What you will do: List each line of the records below that contains the string "sigma".

Materials provided:
---------------
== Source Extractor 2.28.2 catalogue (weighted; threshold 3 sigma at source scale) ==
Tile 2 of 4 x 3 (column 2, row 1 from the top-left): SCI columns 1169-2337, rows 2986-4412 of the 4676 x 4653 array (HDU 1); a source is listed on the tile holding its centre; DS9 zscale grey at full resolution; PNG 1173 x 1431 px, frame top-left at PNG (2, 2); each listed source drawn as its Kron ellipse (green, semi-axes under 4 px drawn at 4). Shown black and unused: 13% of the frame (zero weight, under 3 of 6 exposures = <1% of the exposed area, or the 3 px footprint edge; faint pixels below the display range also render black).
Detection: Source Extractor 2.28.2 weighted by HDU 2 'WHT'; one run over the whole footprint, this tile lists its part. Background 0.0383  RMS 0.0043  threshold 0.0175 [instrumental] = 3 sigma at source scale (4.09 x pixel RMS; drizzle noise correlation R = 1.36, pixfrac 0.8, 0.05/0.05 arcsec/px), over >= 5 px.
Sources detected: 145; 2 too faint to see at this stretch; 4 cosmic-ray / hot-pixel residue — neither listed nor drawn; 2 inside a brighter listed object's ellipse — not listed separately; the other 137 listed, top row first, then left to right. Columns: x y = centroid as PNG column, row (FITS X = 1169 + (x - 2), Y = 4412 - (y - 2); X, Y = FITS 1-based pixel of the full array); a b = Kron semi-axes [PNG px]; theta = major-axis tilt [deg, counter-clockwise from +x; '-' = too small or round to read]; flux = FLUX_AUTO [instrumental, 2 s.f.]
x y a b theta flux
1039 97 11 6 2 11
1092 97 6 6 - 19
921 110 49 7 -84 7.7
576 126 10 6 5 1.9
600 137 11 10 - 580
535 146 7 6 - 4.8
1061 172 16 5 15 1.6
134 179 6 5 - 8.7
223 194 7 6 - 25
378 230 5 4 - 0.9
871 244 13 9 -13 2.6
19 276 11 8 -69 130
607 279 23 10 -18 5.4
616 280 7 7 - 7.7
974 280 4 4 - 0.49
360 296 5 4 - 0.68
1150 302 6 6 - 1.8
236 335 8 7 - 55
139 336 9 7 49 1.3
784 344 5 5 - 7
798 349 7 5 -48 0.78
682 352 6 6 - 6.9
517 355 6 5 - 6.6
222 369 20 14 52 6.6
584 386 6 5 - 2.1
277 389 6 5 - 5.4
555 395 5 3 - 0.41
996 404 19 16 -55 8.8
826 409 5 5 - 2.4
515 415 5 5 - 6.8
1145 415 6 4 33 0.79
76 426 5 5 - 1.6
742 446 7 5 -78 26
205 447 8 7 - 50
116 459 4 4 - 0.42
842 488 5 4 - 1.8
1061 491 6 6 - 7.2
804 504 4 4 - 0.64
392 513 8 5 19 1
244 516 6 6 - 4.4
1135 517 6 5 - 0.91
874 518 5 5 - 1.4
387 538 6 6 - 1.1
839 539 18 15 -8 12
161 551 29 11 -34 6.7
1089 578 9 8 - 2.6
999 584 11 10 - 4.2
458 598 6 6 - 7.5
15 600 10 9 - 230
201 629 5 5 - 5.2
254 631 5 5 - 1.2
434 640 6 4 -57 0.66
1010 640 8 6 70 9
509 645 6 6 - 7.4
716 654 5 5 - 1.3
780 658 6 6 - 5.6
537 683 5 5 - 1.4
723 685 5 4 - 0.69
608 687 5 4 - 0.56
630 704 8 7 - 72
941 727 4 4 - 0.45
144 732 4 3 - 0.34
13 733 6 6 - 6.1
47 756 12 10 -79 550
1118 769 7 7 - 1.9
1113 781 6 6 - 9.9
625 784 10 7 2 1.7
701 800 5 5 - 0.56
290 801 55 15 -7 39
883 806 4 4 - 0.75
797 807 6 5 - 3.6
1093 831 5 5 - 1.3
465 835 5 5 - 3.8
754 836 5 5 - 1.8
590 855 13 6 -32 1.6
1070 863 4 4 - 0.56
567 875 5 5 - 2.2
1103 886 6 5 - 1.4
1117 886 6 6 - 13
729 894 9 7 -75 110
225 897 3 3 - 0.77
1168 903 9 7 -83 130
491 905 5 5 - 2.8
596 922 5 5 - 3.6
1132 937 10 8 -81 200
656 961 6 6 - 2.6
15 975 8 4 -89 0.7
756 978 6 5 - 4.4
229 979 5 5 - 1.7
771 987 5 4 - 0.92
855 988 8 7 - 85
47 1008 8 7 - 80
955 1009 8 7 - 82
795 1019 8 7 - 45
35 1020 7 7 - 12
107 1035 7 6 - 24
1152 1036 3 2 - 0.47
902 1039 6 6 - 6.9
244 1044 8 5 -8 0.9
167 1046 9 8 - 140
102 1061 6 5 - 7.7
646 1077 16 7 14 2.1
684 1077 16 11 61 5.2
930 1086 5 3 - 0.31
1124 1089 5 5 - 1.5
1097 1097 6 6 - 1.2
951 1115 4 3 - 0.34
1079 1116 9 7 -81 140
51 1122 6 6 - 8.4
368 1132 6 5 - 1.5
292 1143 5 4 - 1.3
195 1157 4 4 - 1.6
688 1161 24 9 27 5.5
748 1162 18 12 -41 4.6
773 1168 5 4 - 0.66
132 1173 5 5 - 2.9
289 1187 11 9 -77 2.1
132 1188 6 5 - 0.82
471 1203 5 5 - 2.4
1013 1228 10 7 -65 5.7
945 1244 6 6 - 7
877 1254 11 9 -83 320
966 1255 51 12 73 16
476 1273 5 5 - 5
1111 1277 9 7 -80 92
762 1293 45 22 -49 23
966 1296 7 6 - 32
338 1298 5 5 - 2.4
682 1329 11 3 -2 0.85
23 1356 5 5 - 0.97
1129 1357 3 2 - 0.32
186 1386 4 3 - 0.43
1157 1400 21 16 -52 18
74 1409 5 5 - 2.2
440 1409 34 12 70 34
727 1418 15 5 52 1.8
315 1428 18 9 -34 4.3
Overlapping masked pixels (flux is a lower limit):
---------------
Correct result:
== Source Extractor 2.28.2 catalogue (weighted; threshold 3 sigma at source scale) ==
Detection: Source Extractor 2.28.2 weighted by HDU 2 'WHT'; one run over the whole footprint, this tile lists its part. Background 0.0383  RMS 0.0043  threshold 0.0175 [instrumental] = 3 sigma at source scale (4.09 x pixel RMS; drizzle noise correlation R = 1.36, pixfrac 0.8, 0.05/0.05 arcsec/px), over >= 5 px.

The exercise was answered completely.